Pełna wersja: Amortyzatory do SGA - temat zbiorczy
Aktualnie przeglądasz uproszczoną wersję forum. Kliknij tutaj, by zobaczyć wersję z pełnym formatowaniem.
Stron: 1 2 3 4 5 6 7
Witam wymieniam amortyzatory na tył w sharanie , proszę o opinie jakie polecacie gazowe czy olejowe jakie założyć . Które lepiej się sprawdzają na naszych polskich drogach.
Kolego powiem Ci tyle że sharan nie jest samochodem sportowym więc w za gazowe nie warto dopłacać szczególnie na tył.Ja bym polecał olejowo-gazowe to na nasze drogi i temperatury w zimie najlepsza opcja.Dodam że gazowe gorzej znoszą mrozy,więc sam wydedukuj.
a ja kolego powiem ci tak - ten post jest z kwietnia a kolega dawno zmienił albo amorki albo autko
kolego kto szuka porady to nie patrzy na datę posta odpowiedziałem bo może się to komuś przyda.A tak poza tym znając polskie drogi to kolega ma pewnie lub musi drugi raz zmieniać amorki. i może tobie się moja rada przyda!?Forum nie jest po to aby doszukiwać się takich błędów bo ja Ci powiem że osobiście nie patrzę na datę a na poradę!
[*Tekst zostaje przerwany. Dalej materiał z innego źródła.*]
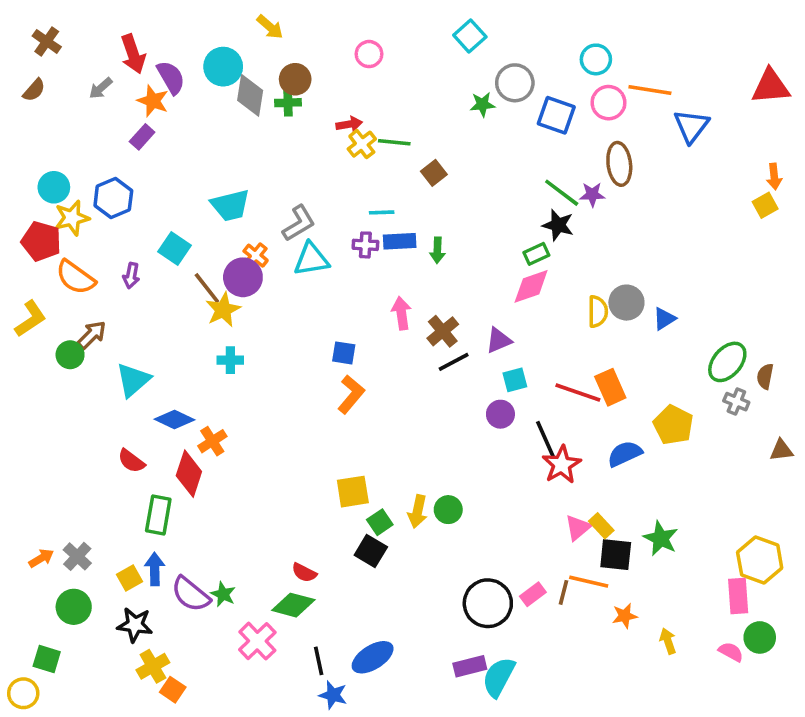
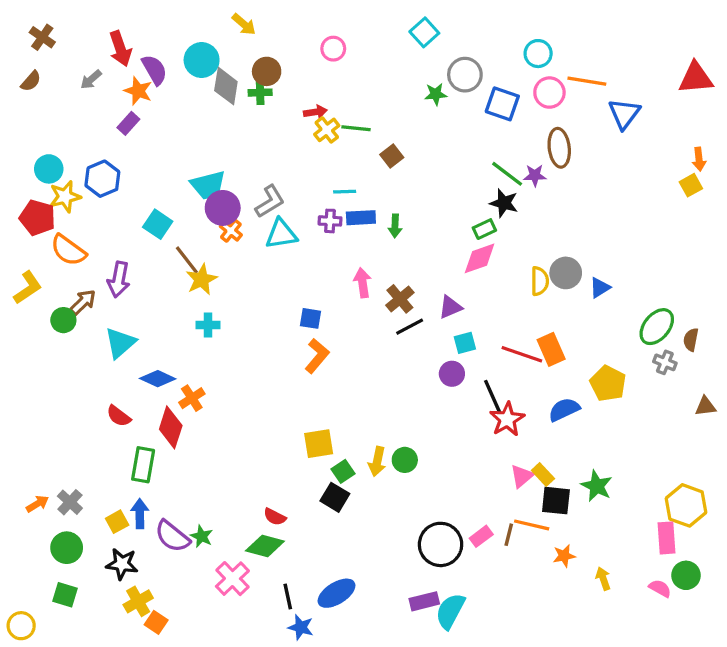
purple arrow: (131, 276) -> (119, 279), moved, size x1.5
purple circle: (243, 277) -> (223, 208), moved
green square: (47, 659) -> (65, 595), moved

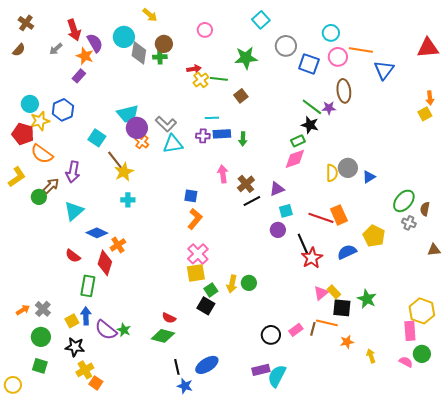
green star: (436, 94) -> (246, 58), moved, size x1.6
gray L-shape: (270, 201) -> (166, 124), turned 75
black circle: (441, 544) -> (271, 335), size x0.7
pink cross: (232, 579) -> (198, 254), moved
oryginalnie siedzą gazowe, więc chyba takie powinny być
Niema czegoś takiego jak amortyzator gazowy sam, albo są Olejowe, albo potocznie zwane Gazowymi sa to Olejowo-gazowe a gaz jest po to aby zwiększyć skuteczność amortyzatora aby sie olej nie pienił.
Jeśli chodzi o markę najlepsze to Bilstein ewentualnie KYB, KONI, SAScH. Odradzam Monroe, Delphi.
Osobiście kupił bym Bilstein B4 dobry komfort itd, jeśli chcesz bardziej sportowo i twardziej w zakrętach Bilstein B6.

Oprócz tego dla ciekawych są amortyzatory dwu i jedno rurowe ale to już zapraszam do wujka Google.Big Grin
Napiszcie czy dużo jest pracy z wymianą tylnych i przednich amorków????? Na co zwrócić uwagę i na co uważać!!!!!!!!!
Amortyzatory z tyłu dosłownie 20 min roboty na sztuke - jeśli robisz to nie na podnośniku to podnosisz tył auta na lewarku od wymiany kół na-przykład lewe stronę podnosić jak byś wymieniał koło, blokujesz jakimś pieńkiem że by auto nie spadło wchodzisz pod samochód odkręcasz dwie śruby i amorek ściągnięty i analogicznie drugi tylny.

Przód już gorzej dobrze by mieć ściągacze do sprężyn trzeba ściągnąć mcpherson i tu już robota to lekko z niecałe 3h na dwie sztuki.
dzięki za szybką odpowiedź i podpowiedź jak to wykonać!!!!
Ja dodam od siebie iz wiekszosc ludzi wymienia przednie amorki uznajac je za ważniejsze a trzeba poporstu wiedziec iz żywotnosc tylnych przewaznie jest dwa razy krótsza prawie w kazdym aucie. Przedni musi miec albo jakas wade albo przy kolizji zostanie uszkodzony i wyleje ale tylne padaja tak poprostu ze starosci no i z racji takiej iz sa delikatniejsze.
Ososbiscie polecam keyaby z raci iz sa bardzo dobre i montowane we francuzach na pierwszy montaż ale i tez nei sa drogie. sachs mial sporo reklamacji bo sie zacieral i stawal deba, monroe natomiast bywa dobry ale bdrogi choc tez byly jakies przypadki ze wylewaly niektore partie i modele. Delphi szkoda gadac choc tez w oplu na pierwszy szły.